#### [Problem description]
Restate word for word the line with "Miriam Boss" and the rest of the listing after it, ending at the final line, and include nothing else.
Source records START
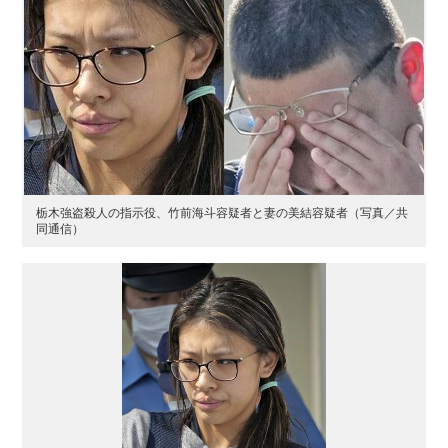
栃木強盗殺人の指示役、竹前海斗容疑者と妻の美結容疑者（写真／共
同通信）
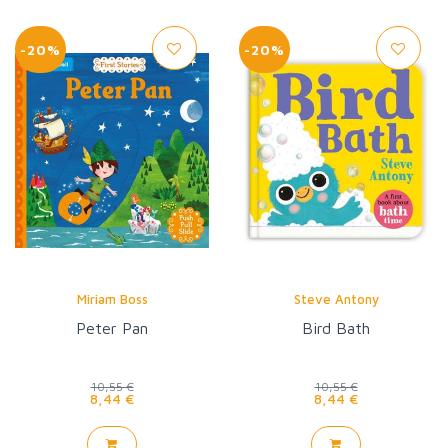
-20%
-20%
Miriam Boss
Steve Antony
Peter Pan
Bird Bath
10,55 €
10,55 €
8,44 €
8,44 €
Source records END
#### [Result of the task]
Miriam Boss
Steve Antony
Peter Pan
Bird Bath
10,55 €
10,55 €
8,44 €
8,44 €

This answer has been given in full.